PROMPT:
Extract the full listing verbatim and drop any pictures from your copy.

++++ DATA FOR PROCESSING

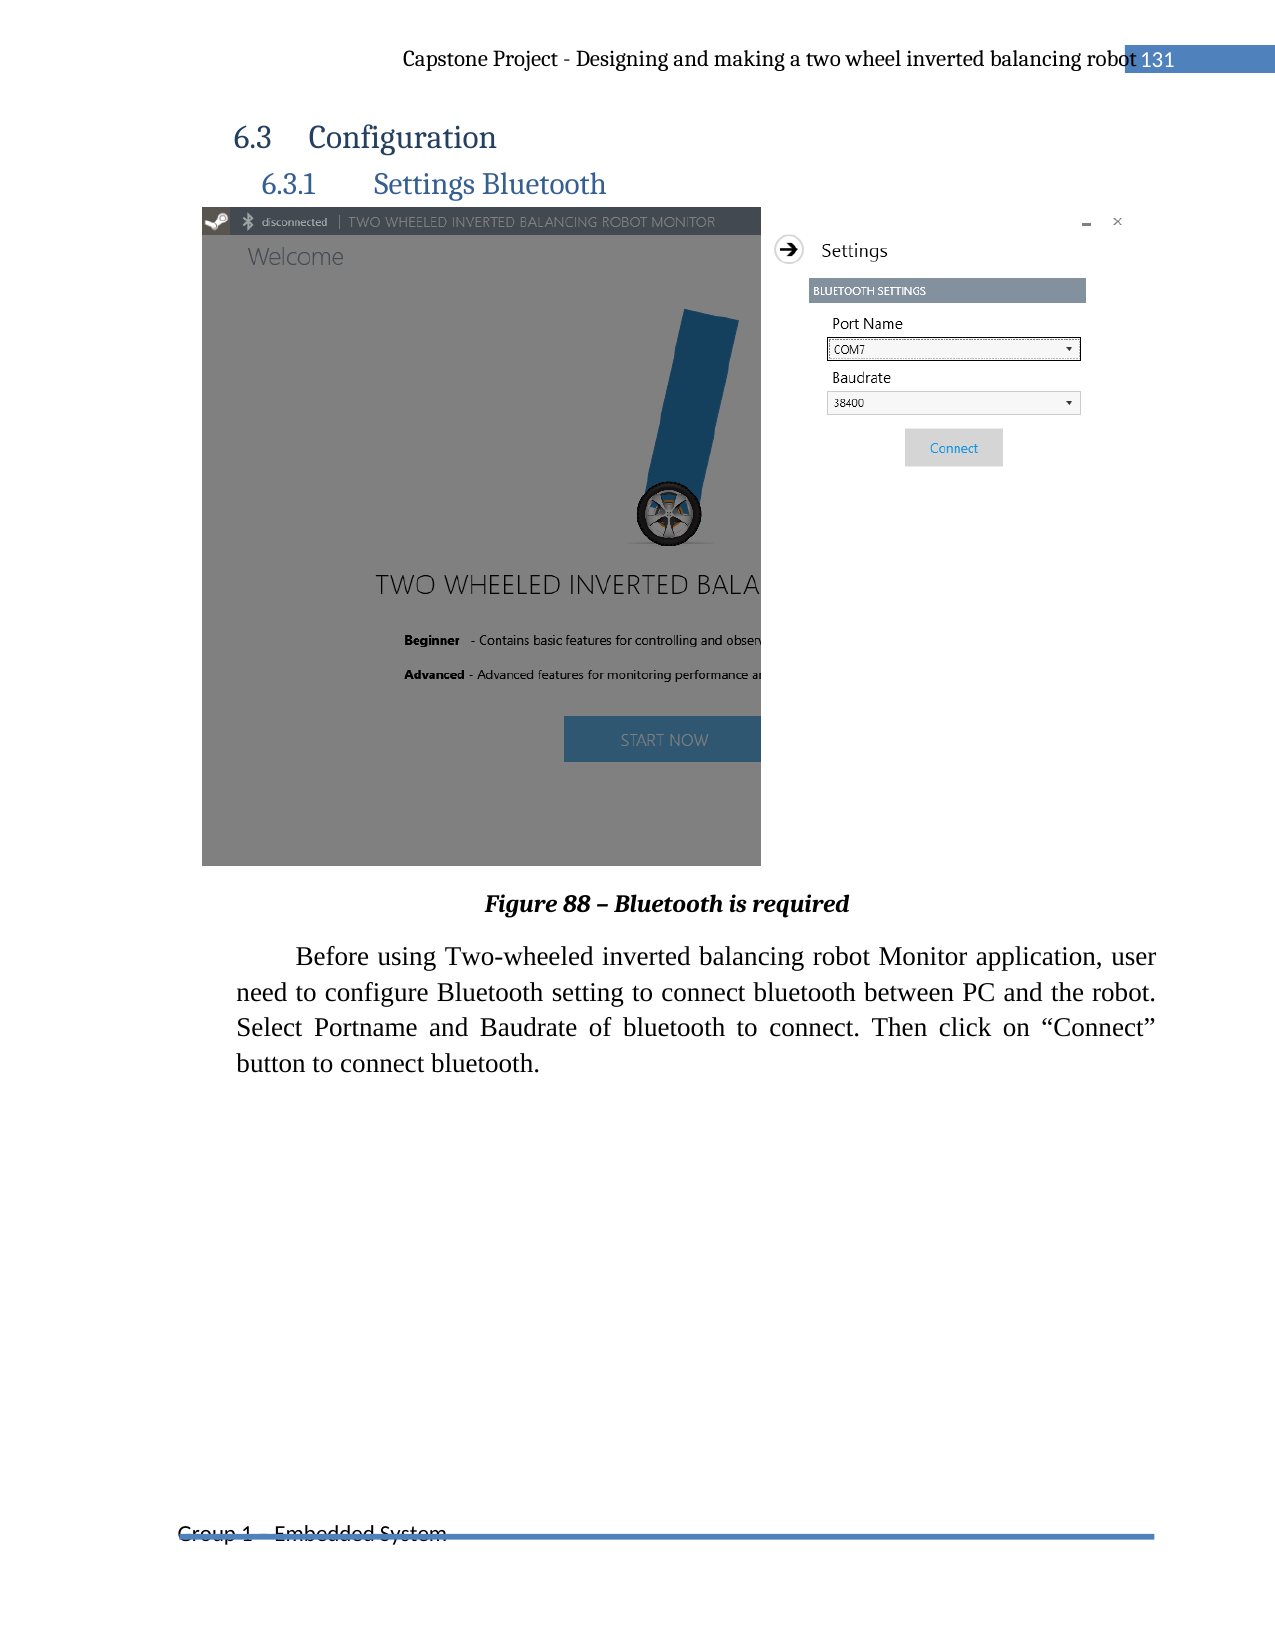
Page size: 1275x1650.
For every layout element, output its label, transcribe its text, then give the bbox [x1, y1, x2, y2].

subtitle Configuration [233, 118, 1157, 156]
subtitle Settings Bluetooth [262, 166, 1157, 202]
text Before using Two-wheeled inverted balancing robot Monitor application, user need to configure Bluetooth setting to connect bluetooth between PC and the robot. Select Portname and Baudrate of bluetooth to connect. Then click on “Connect” button to connect bluetooth. [236, 940, 1157, 1078]
text Figure 88 – Bluetooth is required [177, 890, 1157, 919]
picture [202, 207, 1133, 866]
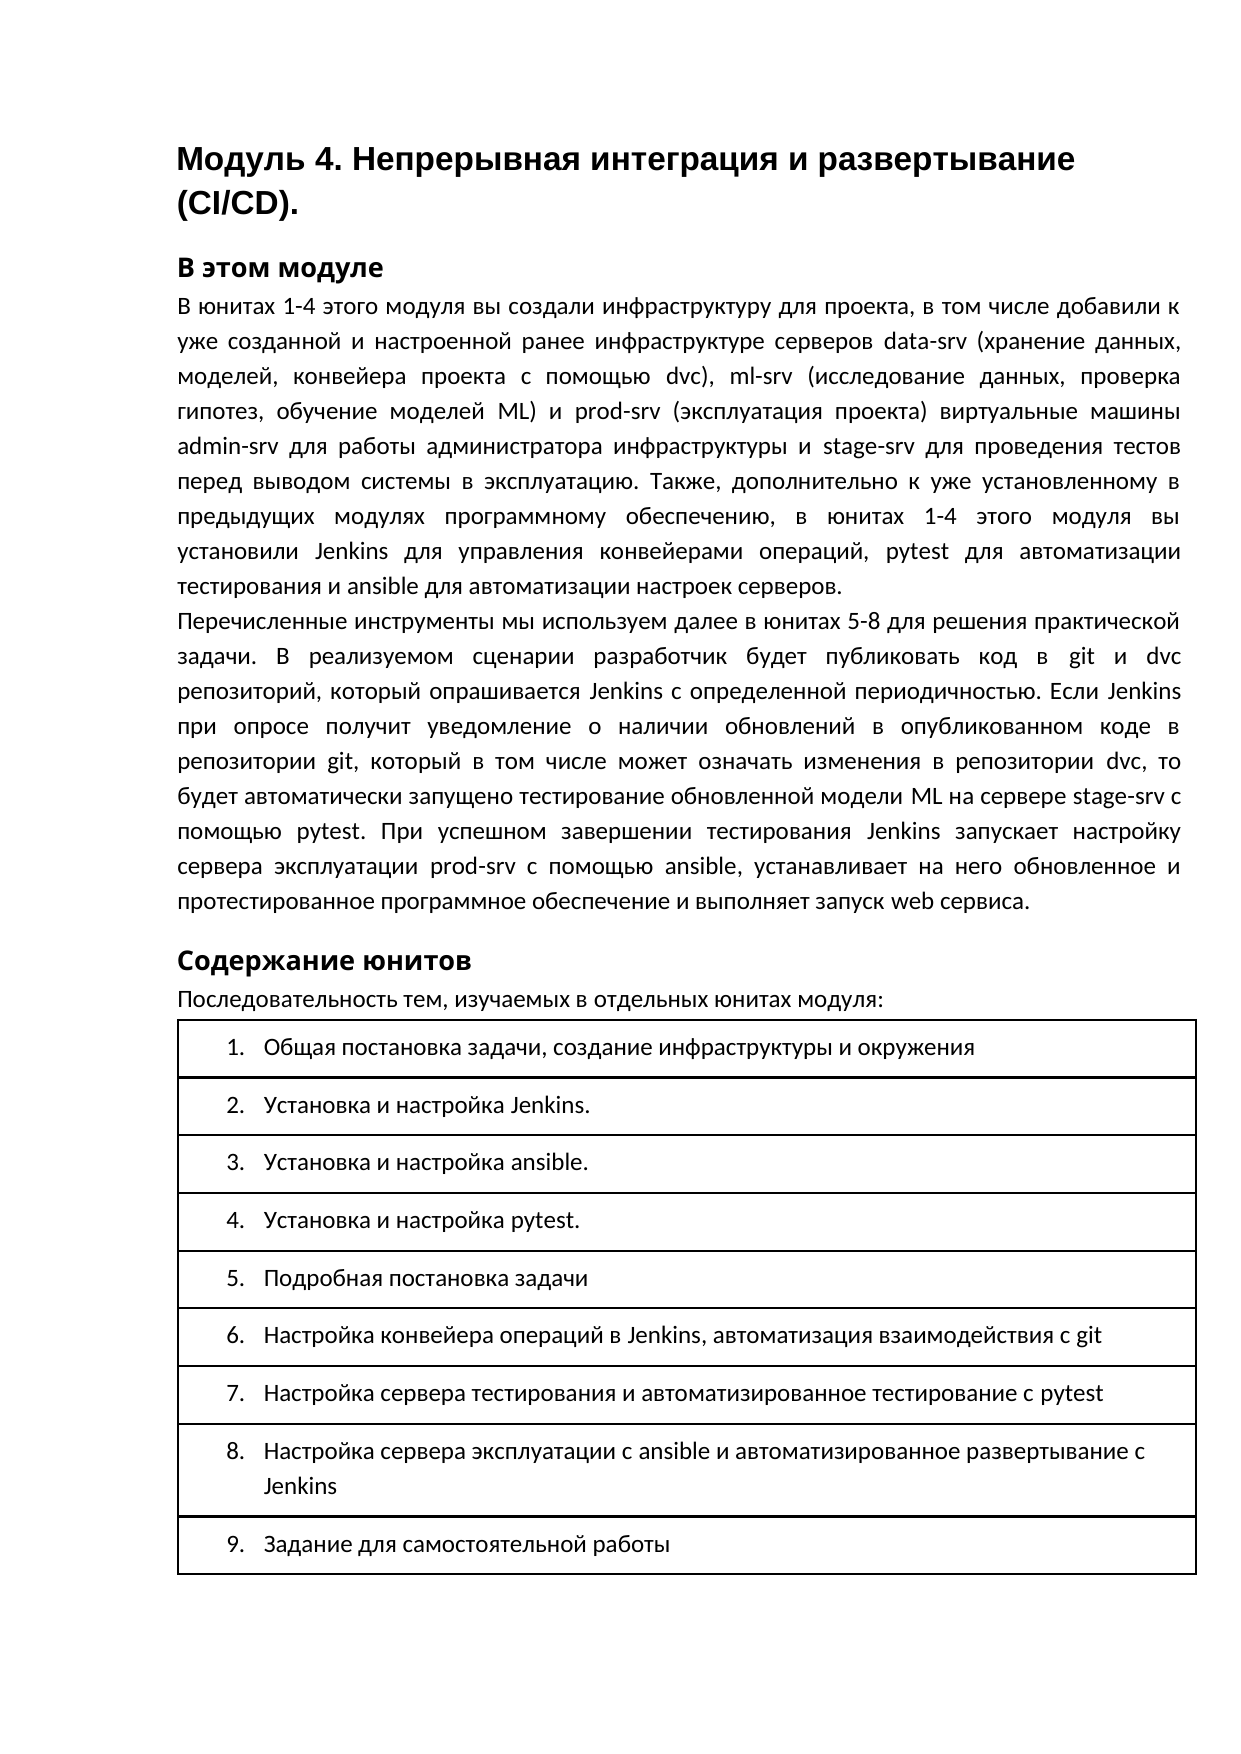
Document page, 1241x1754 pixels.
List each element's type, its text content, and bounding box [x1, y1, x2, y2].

subtitle Модуль 4. Непрерывная интеграция и развертывание (CI/CD). [176, 139, 1181, 221]
table_cell Задание для самостоятельной работы [179, 1518, 1195, 1573]
table_header Общая постановка задачи, создание инфраструктуры и окружения [179, 1021, 1195, 1076]
table_cell Настройка сервера эксплуатации с ansible и автоматизированное развертывание с Jenkins [179, 1425, 1195, 1515]
table_cell Установка и настройка Jenkins. [179, 1079, 1195, 1134]
table_cell Настройка конвейера операций в Jenkins, автоматизация взаимодействия с git [179, 1309, 1195, 1365]
table_cell Установка и настройка pytest. [179, 1194, 1195, 1249]
text Последовательность тем, изучаемых в отдельных юнитах модуля: [177, 984, 1181, 1014]
subtitle Содержание юнитов [177, 941, 1181, 978]
table_cell Настройка сервера тестирования и автоматизированное тестирование с pytest [179, 1367, 1195, 1423]
table_cell Подробная постановка задачи [179, 1252, 1195, 1307]
table_cell Установка и настройка ansible. [179, 1136, 1195, 1192]
text В юнитах 1-4 этого модуля вы создали инфраструктуру для проекта, в том числе добавили к уже созданной и настроенной ранее инфраструктуре серверов data-srv (хранение данных, моделей, конвейера проекта с помощью dvc), ml-srv (исследование данных, проверка гипотез, обучение моделей ML) и prod-srv (эксплуатация проекта) виртуальные машины admin-srv для работы администратора инфраструктуры и stage-srv для проведения тестов перед выводом системы в эксплуатацию. Также, дополнительно к уже установленному в предыдущих модулях программному обеспечению, в юнитах 1-4 этого модуля вы установили Jenkins для управления конвейерами операций, pytest для автоматизации тестирования и ansible для автоматизации настроек серверов. [177, 290, 1181, 601]
subtitle В этом модуле [177, 248, 1181, 285]
text Перечисленные инструменты мы используем далее в юнитах 5-8 для решения практической задачи. В реализуемом сценарии разработчик будет публиковать код в git и dvc репозиторий, который опрашивается Jenkins с определенной периодичностью. Если Jenkins при опросе получит уведомление о наличии обновлений в опубликованном коде в репозитории git, который в том числе может означать изменения в репозитории dvc, то будет автоматически запущено тестирование обновленной модели ML на сервере stage-srv с помощью pytest. При успешном завершении тестирования Jenkins запускает настройку сервера эксплуатации prod-srv с помощью ansible, устанавливает на него обновленное и протестированное программное обеспечение и выполняет запуск web сервиса. [177, 605, 1181, 916]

++++++++

TASK OUTPUT:
Page size: 1275x1650.
For every layout element, output its label, transcribe its text, then give the bbox [x1, y1, x2, y2].

subtitle Configuration [233, 118, 1157, 156]
subtitle Settings Bluetooth [262, 166, 1157, 202]
text Before using Two-wheeled inverted balancing robot Monitor application, user need to configure Bluetooth setting to connect bluetooth between PC and the robot. Select Portname and Baudrate of bluetooth to connect. Then click on “Connect” button to connect bluetooth. [236, 940, 1157, 1078]
text Figure 88 – Bluetooth is required [177, 890, 1157, 919]
picture [202, 207, 1133, 866]
Document page, 1241x1754 pixels.
List each element's type, its text content, and bounding box [x1, y1, x2, y2].

subtitle Модуль 4. Непрерывная интеграция и развертывание (CI/CD). [176, 139, 1181, 221]
table_cell Задание для самостоятельной работы [179, 1518, 1195, 1573]
table_header Общая постановка задачи, создание инфраструктуры и окружения [179, 1021, 1195, 1076]
table_cell Настройка сервера эксплуатации с ansible и автоматизированное развертывание с Jenkins [179, 1425, 1195, 1515]
table_cell Установка и настройка Jenkins. [179, 1079, 1195, 1134]
table_cell Настройка конвейера операций в Jenkins, автоматизация взаимодействия с git [179, 1309, 1195, 1365]
table_cell Установка и настройка pytest. [179, 1194, 1195, 1249]
text Последовательность тем, изучаемых в отдельных юнитах модуля: [177, 984, 1181, 1014]
subtitle Содержание юнитов [177, 941, 1181, 978]
table_cell Настройка сервера тестирования и автоматизированное тестирование с pytest [179, 1367, 1195, 1423]
table_cell Подробная постановка задачи [179, 1252, 1195, 1307]
table_cell Установка и настройка ansible. [179, 1136, 1195, 1192]
text В юнитах 1-4 этого модуля вы создали инфраструктуру для проекта, в том числе добавили к уже созданной и настроенной ранее инфраструктуре серверов data-srv (хранение данных, моделей, конвейера проекта с помощью dvc), ml-srv (исследование данных, проверка гипотез, обучение моделей ML) и prod-srv (эксплуатация проекта) виртуальные машины admin-srv для работы администратора инфраструктуры и stage-srv для проведения тестов перед выводом системы в эксплуатацию. Также, дополнительно к уже установленному в предыдущих модулях программному обеспечению, в юнитах 1-4 этого модуля вы установили Jenkins для управления конвейерами операций, pytest для автоматизации тестирования и ansible для автоматизации настроек серверов. [177, 290, 1181, 601]
subtitle В этом модуле [177, 248, 1181, 285]
text Перечисленные инструменты мы используем далее в юнитах 5-8 для решения практической задачи. В реализуемом сценарии разработчик будет публиковать код в git и dvc репозиторий, который опрашивается Jenkins с определенной периодичностью. Если Jenkins при опросе получит уведомление о наличии обновлений в опубликованном коде в репозитории git, который в том числе может означать изменения в репозитории dvc, то будет автоматически запущено тестирование обновленной модели ML на сервере stage-srv с помощью pytest. При успешном завершении тестирования Jenkins запускает настройку сервера эксплуатации prod-srv с помощью ansible, устанавливает на него обновленное и протестированное программное обеспечение и выполняет запуск web сервиса. [177, 605, 1181, 916]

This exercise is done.